Given exercise: Find each line in the data below that contains the word "ventricle", and copy those lines.

▬▬▬▬▬▬▬▬▬▬

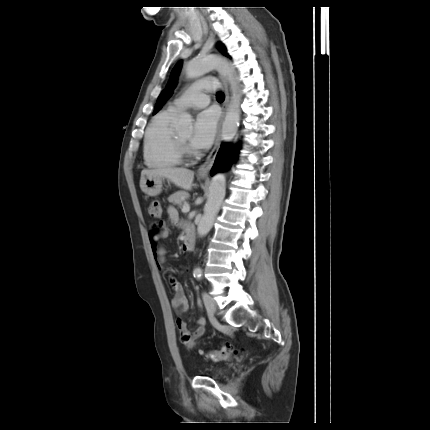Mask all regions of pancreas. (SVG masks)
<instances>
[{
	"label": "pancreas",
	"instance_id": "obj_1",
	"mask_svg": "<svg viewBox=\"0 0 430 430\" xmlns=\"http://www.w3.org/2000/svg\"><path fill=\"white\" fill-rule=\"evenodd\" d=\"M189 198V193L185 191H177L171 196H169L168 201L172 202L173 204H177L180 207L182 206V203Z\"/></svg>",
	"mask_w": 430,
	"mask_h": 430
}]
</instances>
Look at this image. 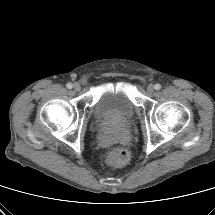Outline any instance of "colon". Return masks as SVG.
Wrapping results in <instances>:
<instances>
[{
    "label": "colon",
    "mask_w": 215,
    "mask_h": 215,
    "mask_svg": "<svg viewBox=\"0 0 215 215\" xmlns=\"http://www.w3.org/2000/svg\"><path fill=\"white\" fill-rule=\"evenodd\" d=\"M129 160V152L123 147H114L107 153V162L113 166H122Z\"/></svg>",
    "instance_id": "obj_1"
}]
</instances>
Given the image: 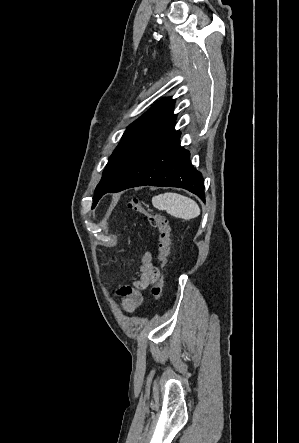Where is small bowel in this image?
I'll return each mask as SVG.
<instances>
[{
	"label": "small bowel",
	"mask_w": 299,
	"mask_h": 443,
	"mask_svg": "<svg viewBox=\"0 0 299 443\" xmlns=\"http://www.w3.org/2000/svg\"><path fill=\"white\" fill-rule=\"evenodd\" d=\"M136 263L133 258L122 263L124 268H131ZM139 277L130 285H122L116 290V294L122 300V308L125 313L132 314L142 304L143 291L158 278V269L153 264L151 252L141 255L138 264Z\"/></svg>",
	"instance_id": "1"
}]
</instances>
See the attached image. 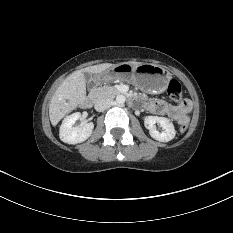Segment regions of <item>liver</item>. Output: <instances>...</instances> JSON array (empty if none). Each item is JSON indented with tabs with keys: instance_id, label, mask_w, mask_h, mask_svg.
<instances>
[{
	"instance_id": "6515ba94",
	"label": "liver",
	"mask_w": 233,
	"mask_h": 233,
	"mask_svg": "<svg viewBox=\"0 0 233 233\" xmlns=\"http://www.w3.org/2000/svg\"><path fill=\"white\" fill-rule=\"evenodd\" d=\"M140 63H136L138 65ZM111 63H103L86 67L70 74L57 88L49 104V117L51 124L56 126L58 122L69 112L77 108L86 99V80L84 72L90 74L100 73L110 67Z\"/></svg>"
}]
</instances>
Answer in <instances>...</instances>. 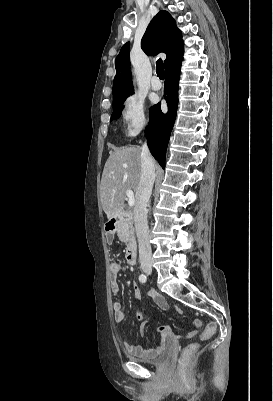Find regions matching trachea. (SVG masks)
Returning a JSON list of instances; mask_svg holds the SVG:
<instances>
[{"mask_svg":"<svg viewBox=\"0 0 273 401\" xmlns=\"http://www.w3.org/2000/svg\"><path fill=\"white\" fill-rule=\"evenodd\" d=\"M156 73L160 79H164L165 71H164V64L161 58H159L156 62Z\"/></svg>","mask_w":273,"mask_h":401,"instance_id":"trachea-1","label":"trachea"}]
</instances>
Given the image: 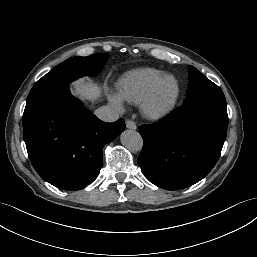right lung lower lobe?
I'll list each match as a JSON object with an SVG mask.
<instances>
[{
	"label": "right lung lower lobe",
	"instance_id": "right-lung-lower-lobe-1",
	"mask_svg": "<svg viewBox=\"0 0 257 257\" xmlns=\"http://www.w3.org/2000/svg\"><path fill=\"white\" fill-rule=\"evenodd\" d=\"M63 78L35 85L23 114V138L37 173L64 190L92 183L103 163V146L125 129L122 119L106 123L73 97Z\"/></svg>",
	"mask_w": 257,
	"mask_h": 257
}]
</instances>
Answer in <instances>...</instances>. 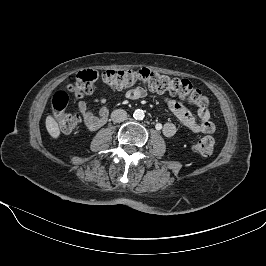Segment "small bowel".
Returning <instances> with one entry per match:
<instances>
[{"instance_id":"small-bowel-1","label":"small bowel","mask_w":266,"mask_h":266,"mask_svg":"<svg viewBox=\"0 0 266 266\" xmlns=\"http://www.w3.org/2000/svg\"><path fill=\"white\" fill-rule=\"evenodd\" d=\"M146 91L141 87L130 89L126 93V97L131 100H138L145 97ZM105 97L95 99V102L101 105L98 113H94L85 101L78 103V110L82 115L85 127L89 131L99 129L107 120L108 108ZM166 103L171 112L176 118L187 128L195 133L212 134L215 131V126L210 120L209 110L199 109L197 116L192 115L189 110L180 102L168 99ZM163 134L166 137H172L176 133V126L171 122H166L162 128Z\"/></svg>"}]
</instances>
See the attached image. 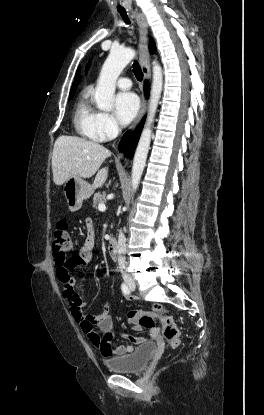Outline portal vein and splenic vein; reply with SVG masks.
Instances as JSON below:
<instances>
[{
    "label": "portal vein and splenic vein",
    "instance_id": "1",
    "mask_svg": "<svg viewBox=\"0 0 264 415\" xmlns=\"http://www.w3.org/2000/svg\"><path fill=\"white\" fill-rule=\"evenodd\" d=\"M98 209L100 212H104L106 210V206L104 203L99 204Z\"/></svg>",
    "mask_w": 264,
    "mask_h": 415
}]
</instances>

▬▬▬▬▬▬▬▬▬▬

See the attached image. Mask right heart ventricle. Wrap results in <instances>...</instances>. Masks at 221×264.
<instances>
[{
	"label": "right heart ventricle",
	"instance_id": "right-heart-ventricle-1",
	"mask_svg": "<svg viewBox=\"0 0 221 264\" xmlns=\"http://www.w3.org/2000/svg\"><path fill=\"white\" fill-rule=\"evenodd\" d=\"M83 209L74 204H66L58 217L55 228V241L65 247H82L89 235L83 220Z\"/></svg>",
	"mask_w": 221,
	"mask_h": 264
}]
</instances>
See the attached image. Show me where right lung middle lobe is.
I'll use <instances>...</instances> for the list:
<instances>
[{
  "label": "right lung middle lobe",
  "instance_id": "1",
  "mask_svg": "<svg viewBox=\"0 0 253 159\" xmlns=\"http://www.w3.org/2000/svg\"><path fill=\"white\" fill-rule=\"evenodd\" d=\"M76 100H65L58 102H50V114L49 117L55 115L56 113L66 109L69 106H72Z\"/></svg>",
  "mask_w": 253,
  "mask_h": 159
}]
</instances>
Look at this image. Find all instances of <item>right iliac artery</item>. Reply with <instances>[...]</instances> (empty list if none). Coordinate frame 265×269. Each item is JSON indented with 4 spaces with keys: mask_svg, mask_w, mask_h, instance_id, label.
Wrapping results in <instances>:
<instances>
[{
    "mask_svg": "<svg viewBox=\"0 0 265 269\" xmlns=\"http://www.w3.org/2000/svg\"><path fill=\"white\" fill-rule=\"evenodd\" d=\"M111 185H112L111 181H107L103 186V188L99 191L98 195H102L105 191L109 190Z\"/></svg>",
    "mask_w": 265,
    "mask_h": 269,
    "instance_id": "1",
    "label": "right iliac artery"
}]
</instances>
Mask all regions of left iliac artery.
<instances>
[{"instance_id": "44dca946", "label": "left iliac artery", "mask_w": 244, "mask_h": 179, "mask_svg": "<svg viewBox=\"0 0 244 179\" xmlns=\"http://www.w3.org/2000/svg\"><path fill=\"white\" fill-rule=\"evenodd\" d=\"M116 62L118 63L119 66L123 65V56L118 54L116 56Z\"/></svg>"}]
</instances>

▬▬▬▬▬▬▬▬▬▬

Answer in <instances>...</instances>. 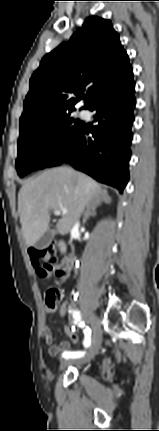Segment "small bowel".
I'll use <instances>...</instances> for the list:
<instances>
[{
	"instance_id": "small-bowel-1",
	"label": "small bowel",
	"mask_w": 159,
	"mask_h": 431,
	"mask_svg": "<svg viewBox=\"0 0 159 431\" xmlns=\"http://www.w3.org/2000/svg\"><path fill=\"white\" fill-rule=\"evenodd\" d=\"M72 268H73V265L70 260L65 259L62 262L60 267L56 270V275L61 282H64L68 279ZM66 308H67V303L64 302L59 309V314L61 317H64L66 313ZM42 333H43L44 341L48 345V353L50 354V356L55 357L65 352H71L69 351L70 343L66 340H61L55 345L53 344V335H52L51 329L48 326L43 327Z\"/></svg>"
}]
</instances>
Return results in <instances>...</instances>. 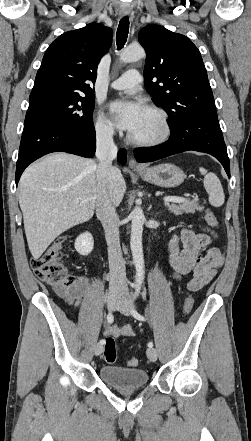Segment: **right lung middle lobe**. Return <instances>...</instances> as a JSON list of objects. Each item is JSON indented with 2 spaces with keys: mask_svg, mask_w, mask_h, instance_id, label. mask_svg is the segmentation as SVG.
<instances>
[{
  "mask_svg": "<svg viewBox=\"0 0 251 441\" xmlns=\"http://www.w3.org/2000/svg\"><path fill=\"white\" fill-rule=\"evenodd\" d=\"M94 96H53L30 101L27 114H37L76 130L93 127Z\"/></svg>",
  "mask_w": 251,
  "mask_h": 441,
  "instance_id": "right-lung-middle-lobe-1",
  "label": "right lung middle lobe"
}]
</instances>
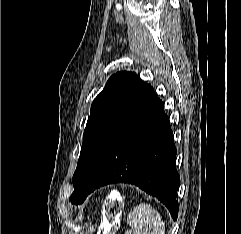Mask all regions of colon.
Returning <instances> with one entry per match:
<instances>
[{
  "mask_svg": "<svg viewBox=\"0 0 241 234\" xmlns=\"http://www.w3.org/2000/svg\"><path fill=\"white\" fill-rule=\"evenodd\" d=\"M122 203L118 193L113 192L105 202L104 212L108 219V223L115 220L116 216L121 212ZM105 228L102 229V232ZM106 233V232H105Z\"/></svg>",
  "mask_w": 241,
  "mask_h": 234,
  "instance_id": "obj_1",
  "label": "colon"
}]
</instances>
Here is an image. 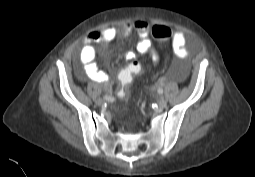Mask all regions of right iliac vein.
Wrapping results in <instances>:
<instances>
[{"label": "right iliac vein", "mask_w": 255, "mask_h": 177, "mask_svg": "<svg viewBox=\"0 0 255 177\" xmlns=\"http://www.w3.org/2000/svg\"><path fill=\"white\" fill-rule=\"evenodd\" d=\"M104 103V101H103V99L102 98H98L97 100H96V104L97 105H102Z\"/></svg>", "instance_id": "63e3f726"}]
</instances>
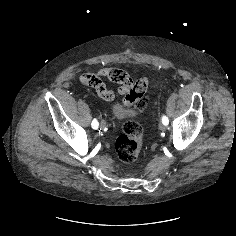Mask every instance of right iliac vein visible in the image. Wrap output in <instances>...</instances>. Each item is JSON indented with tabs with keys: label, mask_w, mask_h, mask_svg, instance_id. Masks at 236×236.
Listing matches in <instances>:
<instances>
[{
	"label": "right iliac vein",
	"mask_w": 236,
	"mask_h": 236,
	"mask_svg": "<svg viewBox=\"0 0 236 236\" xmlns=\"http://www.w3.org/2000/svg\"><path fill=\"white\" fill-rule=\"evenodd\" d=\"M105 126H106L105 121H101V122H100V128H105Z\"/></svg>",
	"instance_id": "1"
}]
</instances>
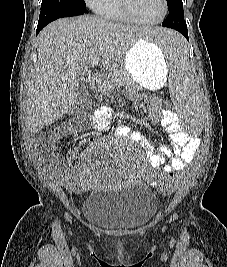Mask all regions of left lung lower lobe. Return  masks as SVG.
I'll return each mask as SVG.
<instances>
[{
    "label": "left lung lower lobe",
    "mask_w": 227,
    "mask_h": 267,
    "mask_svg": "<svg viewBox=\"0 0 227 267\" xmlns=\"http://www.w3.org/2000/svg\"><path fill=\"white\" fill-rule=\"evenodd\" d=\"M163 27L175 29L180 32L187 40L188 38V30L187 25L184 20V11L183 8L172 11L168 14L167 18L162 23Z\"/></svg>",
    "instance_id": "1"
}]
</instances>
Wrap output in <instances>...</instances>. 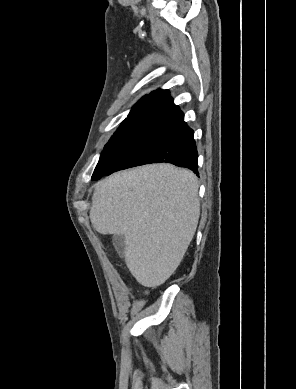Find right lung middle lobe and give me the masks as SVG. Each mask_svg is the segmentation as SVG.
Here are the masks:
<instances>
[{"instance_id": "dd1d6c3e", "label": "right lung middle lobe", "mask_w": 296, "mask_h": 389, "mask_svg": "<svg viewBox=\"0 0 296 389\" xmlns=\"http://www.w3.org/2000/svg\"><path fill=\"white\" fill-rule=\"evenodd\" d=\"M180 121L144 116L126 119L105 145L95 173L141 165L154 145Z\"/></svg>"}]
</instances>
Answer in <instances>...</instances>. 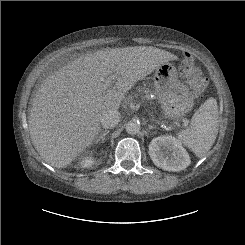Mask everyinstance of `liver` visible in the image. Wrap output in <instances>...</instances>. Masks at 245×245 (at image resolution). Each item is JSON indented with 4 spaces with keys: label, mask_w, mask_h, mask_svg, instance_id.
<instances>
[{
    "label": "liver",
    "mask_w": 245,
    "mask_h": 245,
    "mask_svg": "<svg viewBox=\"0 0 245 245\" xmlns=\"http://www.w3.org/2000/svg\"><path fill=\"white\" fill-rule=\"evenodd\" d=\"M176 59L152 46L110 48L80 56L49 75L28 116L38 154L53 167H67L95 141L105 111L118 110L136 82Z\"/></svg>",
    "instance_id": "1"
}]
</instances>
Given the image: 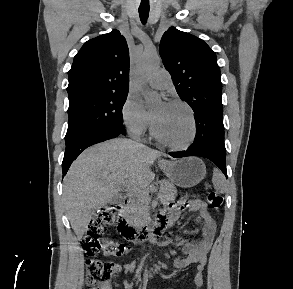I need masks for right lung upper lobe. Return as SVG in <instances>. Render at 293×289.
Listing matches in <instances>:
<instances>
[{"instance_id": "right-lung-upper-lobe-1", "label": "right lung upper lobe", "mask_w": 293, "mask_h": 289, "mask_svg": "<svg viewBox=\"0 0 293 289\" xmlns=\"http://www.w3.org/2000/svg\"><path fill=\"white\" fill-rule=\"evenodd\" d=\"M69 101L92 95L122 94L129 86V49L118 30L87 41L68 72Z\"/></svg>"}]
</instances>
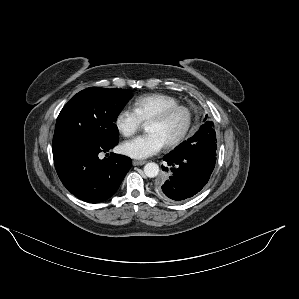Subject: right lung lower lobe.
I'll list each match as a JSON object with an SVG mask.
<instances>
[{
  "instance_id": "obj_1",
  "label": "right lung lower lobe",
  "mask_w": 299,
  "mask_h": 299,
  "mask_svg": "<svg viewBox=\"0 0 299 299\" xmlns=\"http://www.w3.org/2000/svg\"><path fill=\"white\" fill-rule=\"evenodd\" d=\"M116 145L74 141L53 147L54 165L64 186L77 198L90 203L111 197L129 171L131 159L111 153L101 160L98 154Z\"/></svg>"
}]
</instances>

▬▬▬▬▬▬▬▬▬▬

Response:
See the attached image. Mask right heart ventricle. Wrap results in <instances>...</instances>. Masks at 221×264.
	"label": "right heart ventricle",
	"instance_id": "right-heart-ventricle-1",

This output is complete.